The worrisome thing about renewable energy true believers is that they include people with parchment claiming expertise in science and engineering, like president Hennessey, the authors and the leaders at AMS. They are willing and determined to use their standing in the world of science and engineering to promote renewables at all cost and to suppress opposing information.

Somehow they obtained degrees in science and technology without learning the fundamental principles by which scientific knowledge expands and improves in quality. The free exchange of ideas subject to continuous testing against the reality of nature is essential for the progress of science and technology.

2. In academia the rule is publish or perish. Some Journals have become engines that convert money into paper without respect to quality. In the worst case they suppress documents of high quality if they do not bring in revenue or if they conflict with high dollar customers.

3. My attempt to publish a single comment at JAMC lasted 16 months. The ball was in their court most of that time. The discussion with Dr. Sovacool lasted a few weeks and provided important insight on the issue in a friendly and respectful environment. In the words of a famous song, I have never received “so much resistance from behind.”

If the journals continue to operate as they did in the nineteenth century they will become irrelevant. Internet sites like Scitizen and Nuclear Green are accelerating the pace at which knowledge is critically reviewed and distributed.

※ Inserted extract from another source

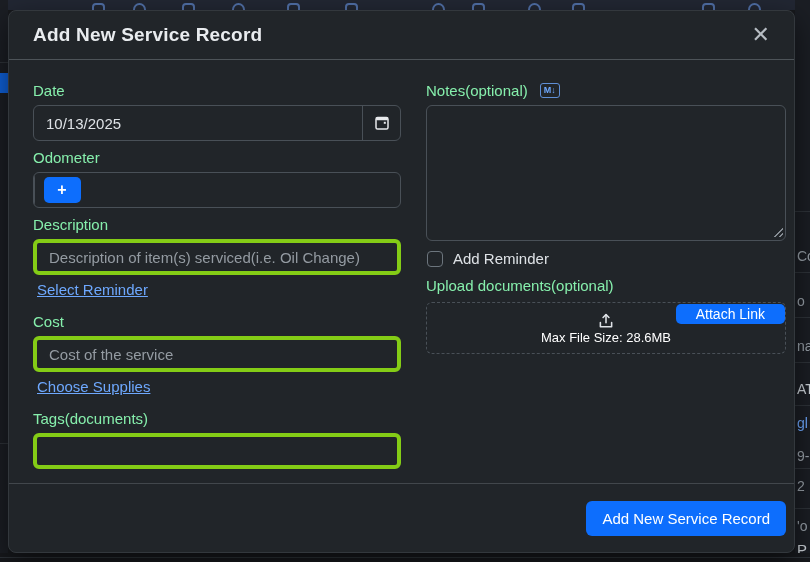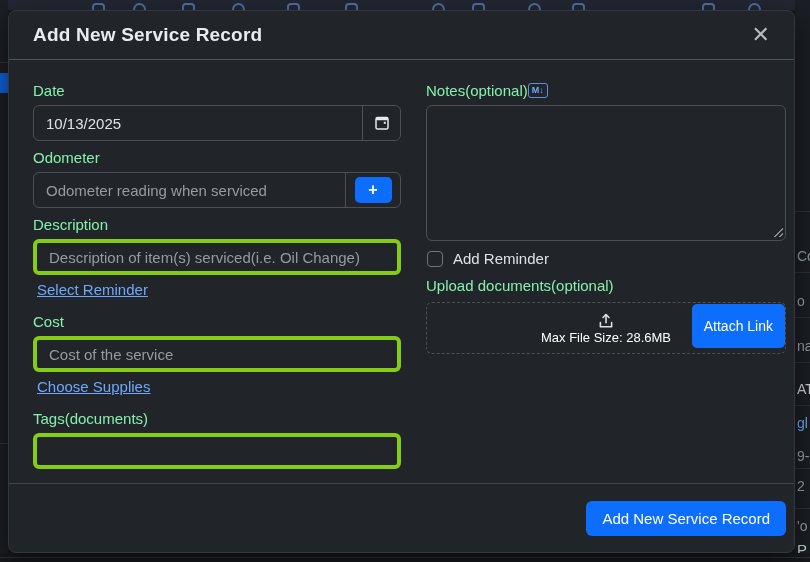"Notes(optional)" .notes-head { gap: 0 -> 12px }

3. Peer review does not guarantee accuracy. None of the authors or reviewers of this paper are electrical engineers in the power industry. Authors are asked to suggest reviewers for their work. Are the students at Stanford allowed to suggest fellow students to grade their term papers? This is a sign of laziness.

The editors should do the leg work to find independent reviewers. Any senior grid manager, of which there are hundreds, could have done an excellent job.

Two civil engineers published a deeply flawed electrical engineering paper in a journal for meteorology and climatology. The paper is being used to mislead the public and political leaders. It has been referenced repeatedly on numerous blogs and publications.

4. A comment does not have to be perfect to have value. Even flawed comments can improve the quality of science by revealing new insights. In the discussion with Sovocool there may be errors on both sides of the discussion, but the overall conclusions are still valuable.

5. The authors, editors and Stanford president did not identify any errors in the final comment. Even if they did find errors, that does not justify suppressing the comment unless all points were flawed. The leaders of the AMS have yet to explain why they violated their published policy and suppressed this comment.